According to above, present invention also offers:
The method of the phosphate adsorbent based on ferrum (III) of 2.1 preparations containing δ-FeOOH (multinuclear), the method comprises the following steps:.
I ferrous sulfate (II) mixes with at least one alkali by (), forming pH is the suspension of 7 to 9, adds rapidly appropriate EDTA.
(ii) logical oxygen, until pH value is about 5.Be separated the precipitation formed;
(iii) precipitation is suspended in aqueous solution;
(iv) one or more carbohydrates and/or humic acid is added, and;
V () is by the prepared product of the dry separating step (iv) of spraying dry or bed spray.
The method of the phosphate adsorbent based on ferrum (III) of 2.2 preparations containing δ-FeOOH (multinuclear), insoluble carbohydrate (preferred starch) and glucosan derivative, the method comprises the following steps;
I ferrous sulfate (II) mixes with at least one alkali by (), forming pH is the suspension of 7 to 9, adds rapidly appropriate EDTA.Such as mix simultaneously, form the suspension that pH is 5 to 10, such as 7 to 9, preferably about 8.5; This suspension is left standstill;
(ii) logical oxygen, until pH value is about 5.Be separated the precipitation formed, optionally carry out washing, such as washing with water;
(iii) by precipitation suspendible, be such as suspended in water, the suspension that to obtain with the Weight computation iron content of suspension be about 3 to 16%;
(iv) add one or more carbohydrates and/or humic acid, obtaining take the total weight iron content of the solid of institute's suspendible as the suspension of 10-50% at the most, and;
V () is dry by filtration, decantation, spraying dry or bed spray drying, preferably spray drying or bed spray, be separated phosphate adsorbent.

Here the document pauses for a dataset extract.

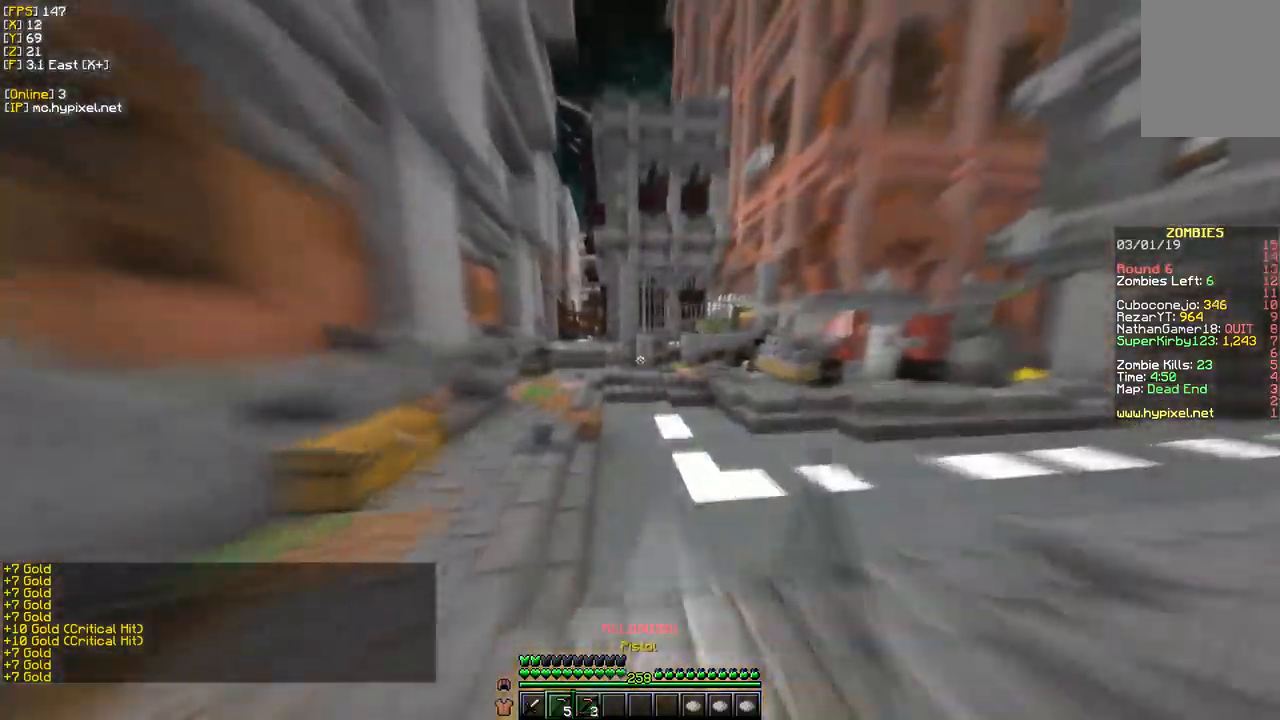
{"keys": ["w"], "mouse": [], "events": [[84, "mouse_left", "down"], [300, "mouse_left", "up"]]}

The method of the phosphate adsorbent based on ferrum (III) of 2.3 preparations containing δ-FeOOH (multinuclear), insoluble carbohydrate (preferred starch) and glucosan derivative, the method comprises the following steps:
I) aqueous solution of ferrum (II) salt is mixed with the aqueous solution of alkali as alkali, such as mixed simultaneously, forming pH is the suspension of 3 to 10; The aqueous solution of ferrum (II) salt mixes with the aqueous solution of alkali as alkali, such as mixes simultaneously, and forming pH is the suspension of 3 to 10;
(ii) logical oxygen, until pH value is about 5.Be separated the precipitation formed, optionally carry out washing, such as washing with water;
Wherein step I ii) to v) as in 2.1 define carry out.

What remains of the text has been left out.